#### READING PASSAGE:
But some of these actions can also be detrimental to cost-effective scale of our platforms. Let’s take the case of a user entering a search term for a specific product on a Web site. We may want to query a product catalog to populate suggested search terms for a user as he types in search terms. Ajax could help with such an implementation by using each successive keystroke to send a request to our servers, return a result based on what was typed thus far, and populate that result in a drop-down menu without a browser refresh as the user types. Or the returned result may be the full search results of an as yet uncompleted string as the user types! Examples of both implementations can be found in many search engines and commerce sites today. But allowing each successive keystroke to ultimately result in a search query to a server is both costly for our backend systems and might be wasteful. A user typing “beanie baby” for instance may cause 11 successive searches to be performed where only one is absolutely necessary. The user experience might be fantastic, but if the user types quickly as many as 8 to 10 of those searches may never actually return results before he finishes typing.

There is another way to achieve your goals without a 10x increase in traffic while achieving the same result and as you might expect given the theme of this chapter; it involves caching. With a little work, we can cache the results of previous Ajax interactions within the client browser and potentially within our CDNs (Rule 20), page caches (Rule 23), and application caches (Rule 24). Let’s first look at how we can make sure that we leverage the cache in the browser.

Three key elements in ensuring that we can cache our content in the browser are the Cache-Control header, the Expires header, and the Last-Modified header of our HTTP response. Two of these we discussed in detail in Rule 21. For Cache-Control we want to avoid the no-store option and where possible we want to set the header to public so that any proxies and caches (such as a CDN) in between our end points (clients) and our servers can store result sets and serve them up to other requests. Of course we don’t want private data set to public, but where possible we certainly want to leverage the high degree of caching that “public” offers us.

Remember that our goal is to eliminate round-trips to both decrease user perceived response time and decrease server load. As such, the Expires header of our response should be set far enough out into the future that the browser will cache the first result locally and read from it with subsequent requests. For static or semistatic objects, such as profile images or company logos, this might be set days or more out into the future. Some objects might have greater temporal sensitivity, such as the reading of a feed of friends’ status updates. In these cases, we might set Expires headers out by seconds or maybe even minutes to both give the sense of real time behavior while reducing overall load.

#### RECORDS:
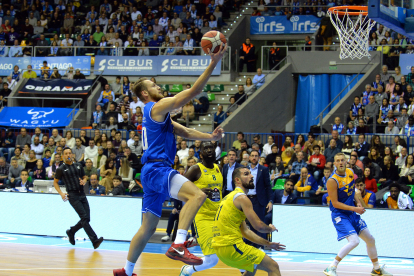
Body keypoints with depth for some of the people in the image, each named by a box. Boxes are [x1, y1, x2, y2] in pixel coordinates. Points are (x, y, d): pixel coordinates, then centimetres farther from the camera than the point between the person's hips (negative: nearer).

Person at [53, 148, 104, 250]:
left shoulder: (78, 166, 14)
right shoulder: (61, 169, 2)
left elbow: (84, 177, 23)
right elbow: (55, 182, 9)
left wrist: (84, 181, -2)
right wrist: (61, 193, -5)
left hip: (82, 194, 5)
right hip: (72, 195, -5)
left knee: (86, 218, 2)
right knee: (84, 217, -15)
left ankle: (71, 232, 26)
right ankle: (94, 240, -21)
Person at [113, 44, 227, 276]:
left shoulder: (159, 114, 25)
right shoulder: (158, 107, -6)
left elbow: (186, 132, 23)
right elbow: (193, 92, -14)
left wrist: (210, 137, 6)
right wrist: (213, 64, -15)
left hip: (153, 171, 11)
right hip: (156, 168, -11)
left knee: (148, 226, 16)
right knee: (197, 195, -28)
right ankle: (178, 246, -38)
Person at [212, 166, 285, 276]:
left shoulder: (231, 196, 21)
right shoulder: (241, 198, -9)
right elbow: (259, 226, -15)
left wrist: (267, 244, 21)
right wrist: (270, 228, 7)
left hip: (220, 246, 10)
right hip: (231, 246, -10)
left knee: (253, 267, 33)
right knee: (273, 267, -5)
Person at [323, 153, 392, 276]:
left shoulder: (350, 172, 1)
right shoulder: (332, 181, -22)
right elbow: (335, 203, -20)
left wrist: (358, 202, 1)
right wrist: (354, 209, -22)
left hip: (352, 214, 8)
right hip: (340, 214, -8)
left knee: (370, 239, 14)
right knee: (354, 241, -25)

#### WHAT YOU WILL DO:
Reproduce the caching passage word for word. Begin at the words "Remember that our" and stop after "reducing overall load.". Rely only on the caching passage and nothing else.

#### SOLUTION BELOW:
Remember that our goal is to eliminate round-trips to both decrease user perceived response time and decrease server load. As such, the Expires header of our response should be set far enough out into the future that the browser will cache the first result locally and read from it with subsequent requests. For static or semistatic objects, such as profile images or company logos, this might be set days or more out into the future. Some objects might have greater temporal sensitivity, such as the reading of a feed of friends’ status updates. In these cases, we might set Expires headers out by seconds or maybe even minutes to both give the sense of real time behavior while reducing overall load.